Un manteau affiché à 400 euros, soldé à 160 euros. Affaire du siècle ? Peut-être. Ou peut-être que ce manteau vaut 180 euros et que le prix initial de 400 euros n'a jamais existé que pour rendre le prix soldé irrésistible. L'ancre à 400 euros a fait tout le travail. Vous n'avez pas évalué le prix du manteau — vous avez évalué la réduction.

Même logique dans une négociation immobilière. Un appartement affiché à 480 000 euros. Vous négociez ferme et obtenez 440 000 euros, fier de votre résultat. Mais si ce bien avait été affiché à 400 000 euros, vous auriez probablement conclu à 375 000 euros. Le prix affiché a structuré toute la négociation — sans que vous vous en rendiez compte.

Dans les négociations salariales, celui qui annonce le premier chiffre pose l'ancre. Les études montrent que le résultat final est systématiquement plus proche du premier chiffre annoncé que de la valeur réelle du poste. Poser l'ancre en premier est souvent le levier de négociation le plus puissant qui soit.

Le prix d'achat d'un titre est l'ancre la plus courante — et la plus coûteuse — que l'on rencontre en gestion de portefeuille. Vous avez acheté une action 100 euros. Elle vaut aujourd'hui 55 euros. Vous refusez de vendre "à perte". Vous attendez que le cours revienne à 100. Mais le marché ignore totalement votre prix d'achat. Il ne sait pas que vous avez payé 100 euros. Il valorise l'entreprise selon ses perspectives futures — pas selon votre historique personnel. Cette ancre n'existe que dans votre tête. Et pendant que vous attendez, votre capital est immobilisé, vos opportunités ailleurs se ferment.

Les analystes financiers sont également exposés. Leurs objectifs de cours sont souvent ancrés aux cours actuels de Bourse — il est rare de voir un analyste émettre un objectif radicalement éloigné du cours du moment, même lorsque la situation fondamentale de l'entreprise le justifierait pleinement. Les révisions se font progressivement, par petites touches, là où la réalité appellerait parfois une rupture franche.

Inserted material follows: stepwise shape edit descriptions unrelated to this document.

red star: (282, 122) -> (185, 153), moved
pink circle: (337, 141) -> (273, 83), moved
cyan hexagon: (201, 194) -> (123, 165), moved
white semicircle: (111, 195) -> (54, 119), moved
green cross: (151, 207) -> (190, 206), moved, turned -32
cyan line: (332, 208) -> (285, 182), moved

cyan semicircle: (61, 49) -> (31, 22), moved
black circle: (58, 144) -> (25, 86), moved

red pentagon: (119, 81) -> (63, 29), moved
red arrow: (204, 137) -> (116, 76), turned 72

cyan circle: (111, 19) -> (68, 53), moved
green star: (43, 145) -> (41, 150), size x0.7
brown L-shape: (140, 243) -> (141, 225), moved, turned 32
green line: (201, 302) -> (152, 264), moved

L'effondrement de Kodak — l'ancre d'une époque révolue

Kodak n'a pas été victime d'une crise soudaine. La direction savait dès les années 1970 que le numérique allait tout changer — l'ingénieur Steve Sasson avait inventé l'appareil photo numérique en interne en 1975. Mais le cours de Bourse, les marges colossales de la pellicule argentique, les habitudes des consommateurs — autant d'ancres qui ont paralysé la capacité de l'entreprise à se transformer. En restant prisonnière de ce qu'elle avait toujours été, Kodak a raté ce qu'elle aurait pu devenir. Elle a déposé le bilan en 2012. L'ancrage peut tuer une entreprise aussi sûrement qu'un mauvais bilan.

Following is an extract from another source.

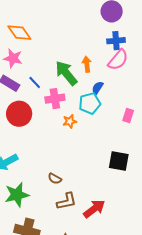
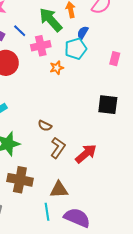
brown L-shape: (67, 201) -> (58, 148), turned -40

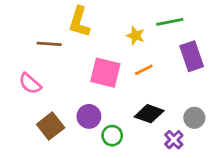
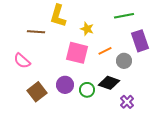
yellow star: (135, 36) -> (87, 29), moved
gray circle: (194, 118) -> (124, 61), moved
green circle: (112, 136) -> (87, 90), moved

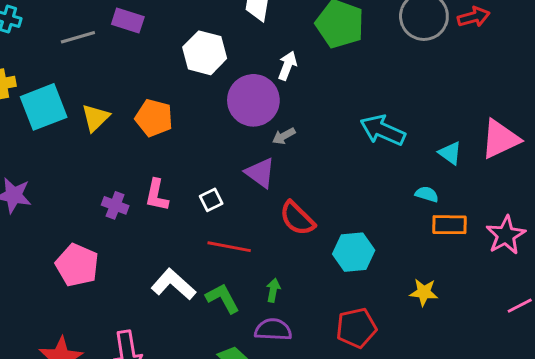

Sur les marchés actions, ce biais explique aussi pourquoi les investisseurs individuels ont tendance à conserver trop longtemps leurs titres perdants et à vendre trop tôt leurs gagnants — l'effet de disposition, étroitement lié à l'ancrage. Le prix d'achat devient le mètre-étalon de toute décision, là où seules les perspectives futures devraient compter.